$35
VE472 — Methods and tools
for big data
Lab 4
Goals of the lab
• Install Drill and Spark
• Run Drill and Spark on a Hadoop cluster
• Optionally connect R with Drill and Spark
Ex. 1 — Drill and Spark installation
Download, install, and set up Drill and Spark on the Hadoop cluster from the previous lab. Optionally
install drillR or Sergeant and SparklyR to use Drill and Spark from inside R.
Note: before installing Spark ensure Scala is properly working.
Ex. 2 — Simple Drill queries
The goal is now to test the Drill installation. The following questions can be completed directly in the
Drill shell, running SQL queries, in R using DrillR or Sergeant dplyr interface, or using pydrill.
1. Using exercise 2 from lab 4, generate a file of size at least 5 GB, and copy it onto the Hadoop
cluster.
2. Determine the name of the student who had the
a) Lowest grade;
b) Highest average score;
3. Calculate the median over all the scores.
Ex. 3 — Simple Spark
The goal is now to test the Spark installation. The following questions can be completed directly in the
Spark shell, in R using SparkR or SparklyR interfaces, or using pyspark.

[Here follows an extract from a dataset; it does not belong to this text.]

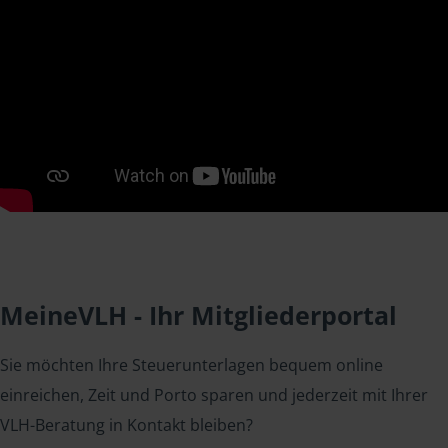
MeineVLH - Ihr Mitgliederportal
Sie möchten Ihre Steuerunterlagen bequem online
einreichen, Zeit und Porto sparen und jederzeit mit Ihrer
VLH-Beratung in Kontakt bleiben?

1. Create an RDD from the grade file generated in the previous exercise.
2. Apply a simple flatMap() transformation on the RDD to create pairs composed of the student ID
and a grade.
3. Use the reduce() action to retrieve the maximum grade of each student.
4. Present some graphs and/or tables showing how the speed evolves as the size of the file increases.
Compare the results between MapReduce (lab 2 and homework 3 exercise 1) and SparkR.